Problem requirements → Copy each line from the listing below where the word "Hildesheim" shows up.

Provided material →
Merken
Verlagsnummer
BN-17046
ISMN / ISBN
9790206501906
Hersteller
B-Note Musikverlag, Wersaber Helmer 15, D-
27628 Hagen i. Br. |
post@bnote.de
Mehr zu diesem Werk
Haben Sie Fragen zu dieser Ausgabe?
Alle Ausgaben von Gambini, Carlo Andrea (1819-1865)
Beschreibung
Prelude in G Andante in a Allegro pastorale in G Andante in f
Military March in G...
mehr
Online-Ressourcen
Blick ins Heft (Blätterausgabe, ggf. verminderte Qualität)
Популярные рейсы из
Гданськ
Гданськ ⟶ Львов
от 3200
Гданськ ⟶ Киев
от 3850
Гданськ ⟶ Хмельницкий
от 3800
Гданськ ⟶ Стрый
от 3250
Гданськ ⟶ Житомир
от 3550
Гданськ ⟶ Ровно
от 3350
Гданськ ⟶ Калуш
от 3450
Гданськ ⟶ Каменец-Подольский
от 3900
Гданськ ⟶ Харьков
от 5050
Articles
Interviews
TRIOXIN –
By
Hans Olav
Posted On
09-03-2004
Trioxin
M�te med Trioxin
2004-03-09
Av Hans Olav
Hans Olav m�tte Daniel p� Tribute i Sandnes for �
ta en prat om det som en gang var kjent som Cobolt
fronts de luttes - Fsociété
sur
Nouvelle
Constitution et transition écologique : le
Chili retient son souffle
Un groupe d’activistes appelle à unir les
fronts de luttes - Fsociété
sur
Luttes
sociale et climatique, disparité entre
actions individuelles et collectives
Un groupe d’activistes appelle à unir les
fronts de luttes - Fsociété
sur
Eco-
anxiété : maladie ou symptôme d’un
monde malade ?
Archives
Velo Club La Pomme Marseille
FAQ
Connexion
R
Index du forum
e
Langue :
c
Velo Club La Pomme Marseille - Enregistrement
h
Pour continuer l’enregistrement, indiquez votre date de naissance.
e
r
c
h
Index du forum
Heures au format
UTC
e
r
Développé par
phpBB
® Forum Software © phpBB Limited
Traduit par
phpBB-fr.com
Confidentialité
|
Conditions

---

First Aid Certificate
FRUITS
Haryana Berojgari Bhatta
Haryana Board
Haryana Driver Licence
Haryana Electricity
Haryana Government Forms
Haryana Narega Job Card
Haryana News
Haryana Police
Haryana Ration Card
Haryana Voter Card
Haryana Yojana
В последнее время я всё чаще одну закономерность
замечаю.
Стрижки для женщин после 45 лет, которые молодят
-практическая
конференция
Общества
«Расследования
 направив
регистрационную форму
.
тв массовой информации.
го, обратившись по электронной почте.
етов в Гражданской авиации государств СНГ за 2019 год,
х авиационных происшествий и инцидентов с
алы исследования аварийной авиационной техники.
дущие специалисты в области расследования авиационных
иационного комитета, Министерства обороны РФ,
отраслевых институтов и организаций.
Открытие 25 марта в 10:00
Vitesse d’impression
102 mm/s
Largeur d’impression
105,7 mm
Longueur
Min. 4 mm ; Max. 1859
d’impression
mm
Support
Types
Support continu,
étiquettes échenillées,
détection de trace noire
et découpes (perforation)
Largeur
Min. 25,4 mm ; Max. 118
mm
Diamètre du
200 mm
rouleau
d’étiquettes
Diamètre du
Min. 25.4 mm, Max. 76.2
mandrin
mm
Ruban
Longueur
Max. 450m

---

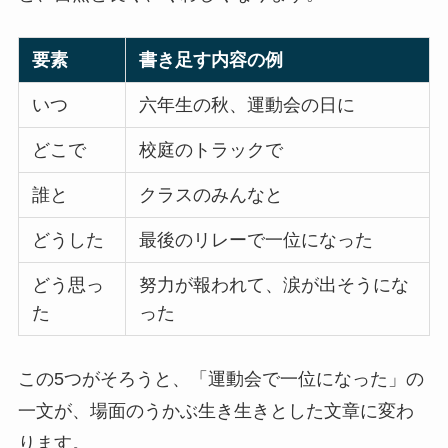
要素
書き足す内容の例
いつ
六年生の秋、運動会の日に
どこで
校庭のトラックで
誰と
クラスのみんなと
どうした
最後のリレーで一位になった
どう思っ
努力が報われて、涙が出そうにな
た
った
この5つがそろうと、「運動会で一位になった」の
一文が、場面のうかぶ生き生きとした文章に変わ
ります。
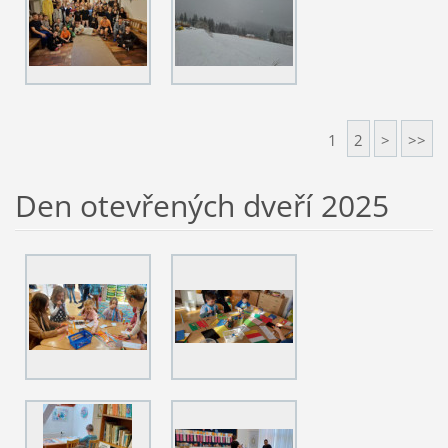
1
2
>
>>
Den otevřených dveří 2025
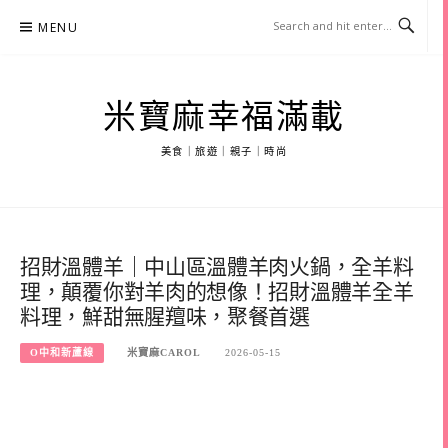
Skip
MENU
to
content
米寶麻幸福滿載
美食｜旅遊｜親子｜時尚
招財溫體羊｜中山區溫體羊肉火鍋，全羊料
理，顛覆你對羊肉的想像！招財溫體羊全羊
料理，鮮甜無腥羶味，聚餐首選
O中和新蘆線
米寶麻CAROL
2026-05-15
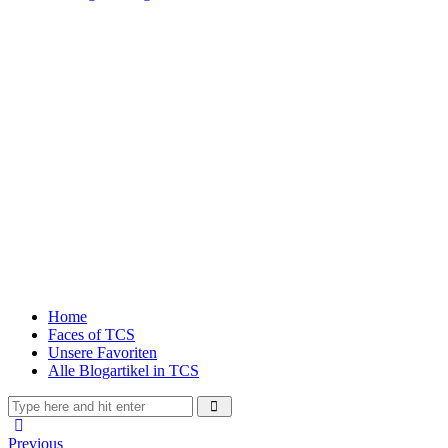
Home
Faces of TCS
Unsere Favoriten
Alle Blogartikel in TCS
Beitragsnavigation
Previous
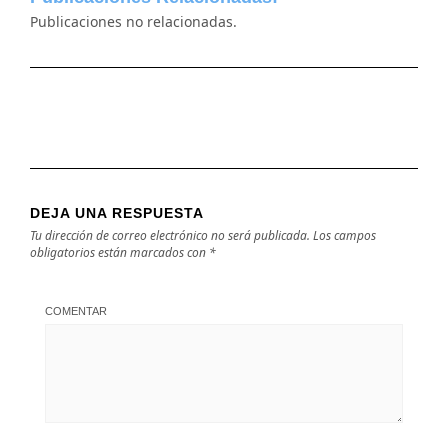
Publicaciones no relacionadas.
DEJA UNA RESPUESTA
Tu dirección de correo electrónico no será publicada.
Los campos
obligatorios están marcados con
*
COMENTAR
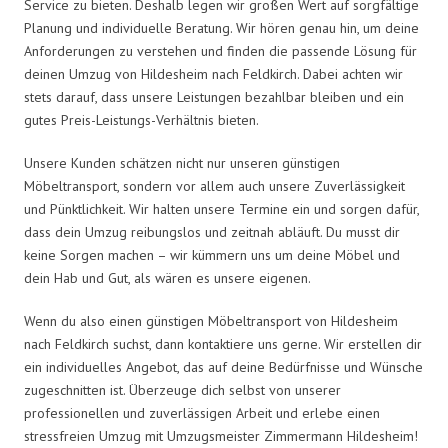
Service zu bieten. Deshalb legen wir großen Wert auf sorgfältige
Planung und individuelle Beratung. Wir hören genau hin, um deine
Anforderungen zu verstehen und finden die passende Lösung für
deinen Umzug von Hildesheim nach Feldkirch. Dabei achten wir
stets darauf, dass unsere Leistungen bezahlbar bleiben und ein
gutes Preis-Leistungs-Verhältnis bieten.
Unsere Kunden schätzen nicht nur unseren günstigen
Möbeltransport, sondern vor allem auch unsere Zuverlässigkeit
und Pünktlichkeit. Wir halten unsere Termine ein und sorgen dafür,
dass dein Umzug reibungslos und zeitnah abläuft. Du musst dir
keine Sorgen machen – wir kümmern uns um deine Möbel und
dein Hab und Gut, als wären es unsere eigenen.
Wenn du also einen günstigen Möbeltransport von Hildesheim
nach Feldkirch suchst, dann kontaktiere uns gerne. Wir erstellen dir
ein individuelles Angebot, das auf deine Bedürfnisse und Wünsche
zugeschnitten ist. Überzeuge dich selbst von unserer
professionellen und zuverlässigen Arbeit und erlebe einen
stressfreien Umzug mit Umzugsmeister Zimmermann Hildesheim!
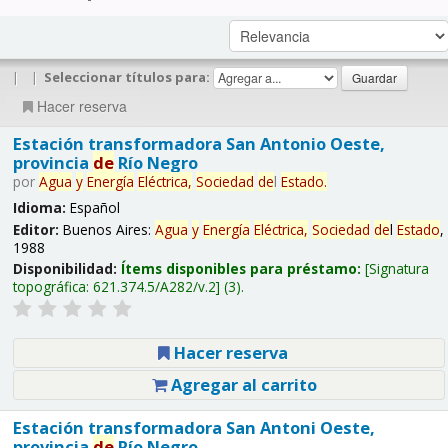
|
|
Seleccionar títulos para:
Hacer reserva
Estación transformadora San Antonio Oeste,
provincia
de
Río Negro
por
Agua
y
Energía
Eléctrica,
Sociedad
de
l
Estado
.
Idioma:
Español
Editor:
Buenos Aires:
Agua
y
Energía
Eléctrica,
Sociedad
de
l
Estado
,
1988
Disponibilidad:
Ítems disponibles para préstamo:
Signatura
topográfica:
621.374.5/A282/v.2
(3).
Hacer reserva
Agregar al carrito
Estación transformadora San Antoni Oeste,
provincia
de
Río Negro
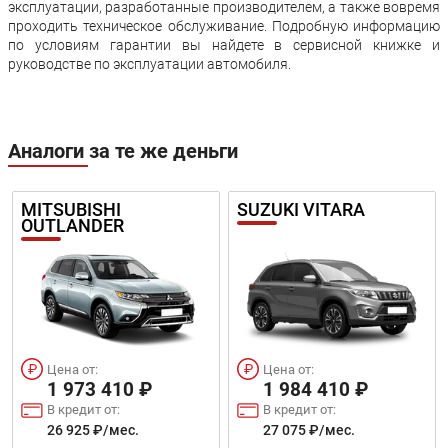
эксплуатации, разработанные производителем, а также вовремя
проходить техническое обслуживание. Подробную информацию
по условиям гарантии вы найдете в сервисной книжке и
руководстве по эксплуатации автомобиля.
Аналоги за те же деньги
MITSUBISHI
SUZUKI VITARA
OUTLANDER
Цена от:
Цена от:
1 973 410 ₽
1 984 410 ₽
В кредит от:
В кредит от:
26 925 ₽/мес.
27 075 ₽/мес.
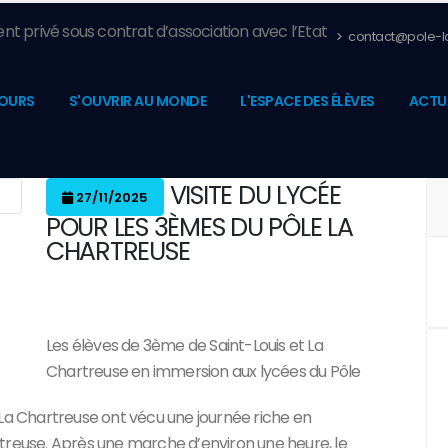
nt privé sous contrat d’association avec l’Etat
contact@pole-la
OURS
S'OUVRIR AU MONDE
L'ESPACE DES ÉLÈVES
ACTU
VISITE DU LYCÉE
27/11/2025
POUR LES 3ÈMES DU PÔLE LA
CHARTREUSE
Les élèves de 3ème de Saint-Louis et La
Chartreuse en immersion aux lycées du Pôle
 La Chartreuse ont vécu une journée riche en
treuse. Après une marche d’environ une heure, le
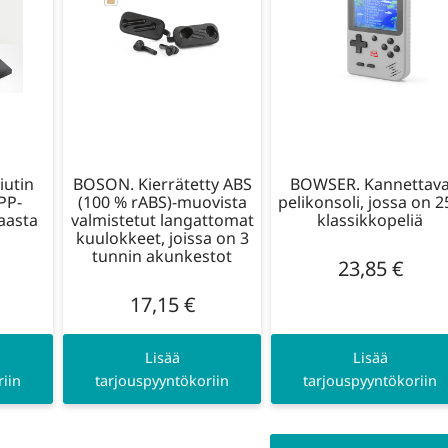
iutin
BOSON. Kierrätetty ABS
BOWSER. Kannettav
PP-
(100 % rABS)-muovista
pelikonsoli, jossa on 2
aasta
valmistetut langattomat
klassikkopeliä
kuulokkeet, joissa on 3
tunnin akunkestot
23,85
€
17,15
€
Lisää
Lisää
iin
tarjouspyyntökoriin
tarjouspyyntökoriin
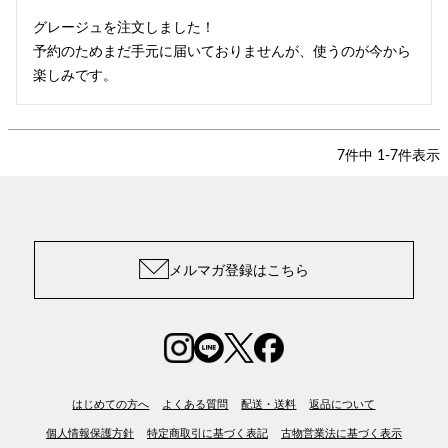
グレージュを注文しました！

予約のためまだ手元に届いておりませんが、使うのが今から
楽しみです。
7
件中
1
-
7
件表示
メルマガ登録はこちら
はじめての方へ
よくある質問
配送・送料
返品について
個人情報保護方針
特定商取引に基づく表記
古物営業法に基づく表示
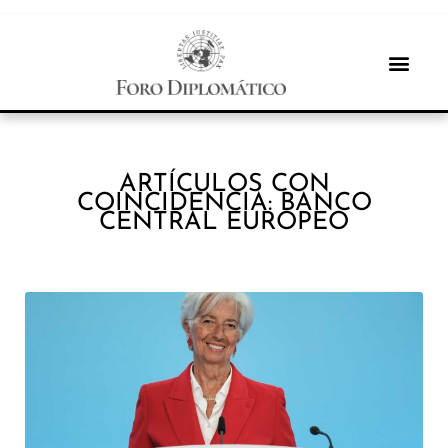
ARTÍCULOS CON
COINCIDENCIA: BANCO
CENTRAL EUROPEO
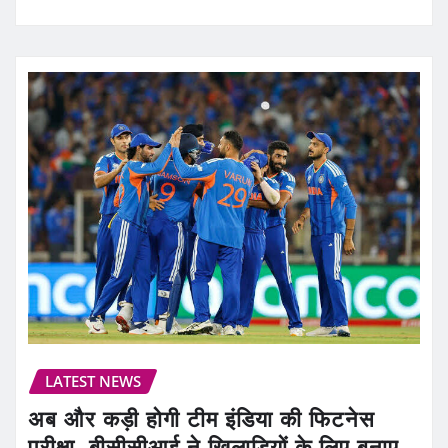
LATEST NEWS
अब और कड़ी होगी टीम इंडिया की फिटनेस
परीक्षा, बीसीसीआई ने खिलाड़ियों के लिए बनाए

Solution →
deinen Umzug von Hildesheim nach Feldkirch. Dabei achten wir
Wenn du also einen günstigen Möbeltransport von Hildesheim
stressfreien Umzug mit Umzugsmeister Zimmermann Hildesheim!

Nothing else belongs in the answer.